IFRIC. International Financial Reporting Interpretations Committee. Committee that reviews and determines appropriate treatment of accounting issues within the context of IFRS and IAS.

IFRS. International Financial Reporting Standards. The accounting standards issued by the IASB.

Interest rate cap. An interest rate cap sets an upper limit for a variable interest rate in relation to a notional debt amount. To the extent that the variable interest due on the underlying debt exceeds the cap amount, the holder of the cap receives income as compensation in the amount of the difference to the cap. An up-front premium is paid as consideration for the cap.

Interest rate swap. An interest rate swap is the exchange of interest payments between two parties. For example, this allows variable interest to be exchanged for fixed interest, or vice versa.

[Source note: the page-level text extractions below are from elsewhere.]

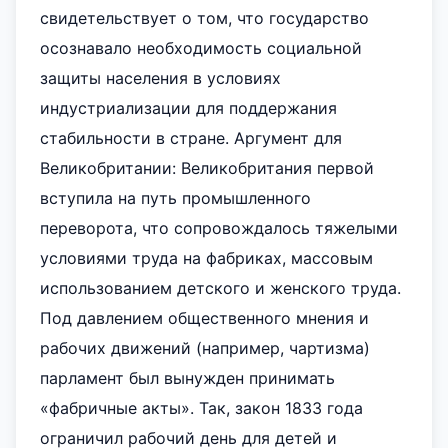
свидетельствует о том, что государство
осознавало необходимость социальной
защиты населения в условиях
индустриализации для поддержания
стабильности в стране. Аргумент для
Великобритании: Великобритания первой
вступила на путь промышленного
переворота, что сопровождалось тяжелыми
условиями труда на фабриках, массовым
использованием детского и женского труда.
Под давлением общественного мнения и
рабочих движений (например, чартизма)
парламент был вынужден принимать
«фабричные акты». Так, закон 1833 года
ограничил рабочий день для детей и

Net indebtedness. The net amount of interest-bearing liabilities as recognized in the balance sheet, cash and cash equivalents, the positive fair values of the derivative financial instruments as well as other interest-bearing investments.

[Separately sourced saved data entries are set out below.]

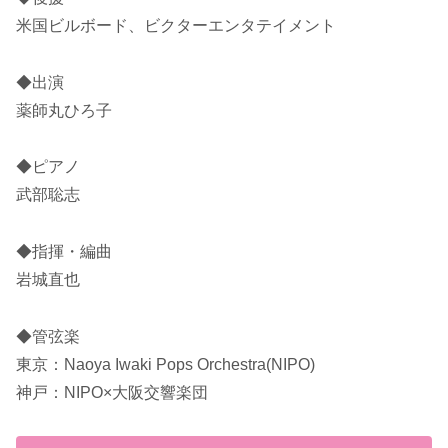
米国ビルボード、ビクターエンタテイメント
◆出演
薬師丸ひろ子
◆ピアノ
武部聡志
◆指揮・編曲
岩城直也
◆管弦楽
東京：Naoya Iwaki Pops Orchestra(NIPO)
神戸：NIPO×大阪交響楽団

Operating assets. Operating assets are the assets less liabilities as reported in the balance sheet, without recognizing the net indebtedness, discounted trade bills, deferred tax assets, income tax receivable and payable, as well as other financial assets and debts.

Operating lease. A form of lease that is largely similar to rental. Leased assets are recognized in the lessor's balance sheet and capitalized.

PPA. Purchase Price Allocation. PPA is the process of breaking down the purchase price and assigning the values to the identified assets, liabilities, and contingent liabilities following a business combination. Subsequent adjustments to the opening balance sheet – resulting from differences between the preliminary and final fair values at the date of initial consolidation – are recognized as "PPA adjustments".

Rating. Standardized indicator for the international finance markets that assesses and classifies the creditworthiness of a debtor. The classification is the result of an economic analysis of the debtor by specialist rating companies.

ROCE. Return On Capital Employed. We define ROCE as the ratio of EBIT to average operating assets for the fiscal year.

SIC. Standing Interpretations Committee (predecessor to the IFRIC).

US GAAP. United States Generally Accepted Accounting Principles. These principles are subdivided into binding and guiding principles.

Weighted Average Cost of Capital (WACC). The WACC represents the weighted average cost of the required return on equity and net interest-bearing liabilities.